Alan Webber: Texting and driving a serious mistake
If you are looking for usual wit in this commentary, go on to the next column. You won’t find any — there’s no humor to be found in today’s subject.
In fact, my mission today is to scare the hell out of you. So much so, readers might be motivated to lend thoughts or expertise to help our community, state and country.
Do you realize that just in the last 20 years or so, our children and/or grandchildren have become even more vulnerable to being killed or maimed than before that date?
Do you also understand that those same children and/or grandchildren are more disposed to actually become killers themselves, wreaking havoc on anyone unfortunate enough to be in their way?
I’m writing about texting and driving — an “innocent” scourge that has become every bit as lethal as drunk driving.

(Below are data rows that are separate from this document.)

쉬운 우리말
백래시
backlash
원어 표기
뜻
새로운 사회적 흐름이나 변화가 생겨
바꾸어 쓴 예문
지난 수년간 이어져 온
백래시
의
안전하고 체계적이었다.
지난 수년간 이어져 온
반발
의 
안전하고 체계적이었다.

I say innocent as nobody ever got out of bed one morning and said he/she was going to kill somebody with texts. And I doubt there are many of you reading this column today that actually text while driving, if you text at all.
This is primarily a problem of younger folks — the invincible set. If you don’t believe that, the next time you’re stopped at a traffic light, look around and see what younger people, generally younger than 35, are doing.
If there is a slow car in front of you holding up traffic, chances are good it is someone texting.
This is nothing like knowingly getting inebriated and impaired, then getting behind a wheel, despite all the warnings and harsh penalties advertised everywhere, for doing so. This is much more innocent than that, but equally as deadly.
Do you realize there are nine deaths and 1,000 injured every day as a result of texting and driving? That’s 1.5 million accidents per year. Texting while driving causes five times more accidents than drunk driving.
Did you know the average time to read a text is five seconds? That’s five seconds with eyes and focus not on the road. In that time, a car traveling 55 mph can travel the length of a football field. Texting while driving triples the odds of a road departure and multiplies by seven the odds of running into something in your lane.
According to Virginia Tech University, you are six times more likely to get in an accident while texting as opposed to driving drunk.
I could go on with more stats until your eyes cross but know that teenagers are the worst at this practice … the very people who need to keep their eyes on the road most.
Obviously, none of us want to see our teen-aged child or grandchild maimed, or worse, killed — a loss from which a parent never fully returns. And equally as bad, imagine the angst of a teenager having to live life knowing they killed someone because they were texting. It would be a heavy burden to carry the rest of a person’s life.
Obviously, this is a critically serious problem, and will get worse before it gets better. I’m not one to advocate passing more laws to control people’s behavior every time there’s an issue. There are too many laws on the books now.
I realized a long time ago, you can’t legislate morality or common sense. If you don’t believe that, just take a look at those doing the legislating.
But, I would be for requiring technology companies or cell providers to put restrictions on the phones or service whereas texting and internet surfing do not work in a moving vehicle, even if one isn’t the driver. And hands-free calling should be all that is available in a moving vehicle. One touches the phone while moving, the phone turns off. This technology should not be that difficult and will save countless lives.
Being around trucks all my life, I am also very aware of all the statistics involving trucks and automobiles.
If your teen is texting and anywhere near an 80,000 pound truck, your teen in gambling his life. Folks, the car will come in second place every time, and rarely is there a second chance.
I was one of the worst phone abusers while driving. I’ve reformed — one of our kids rear-ended a guy, totaling the car. It was enough for me. Miraculously, nobody was hurt, but there before the grace of God…
It is imperative we, as a society, crack down on those people texting while driving — they are imperiling us all.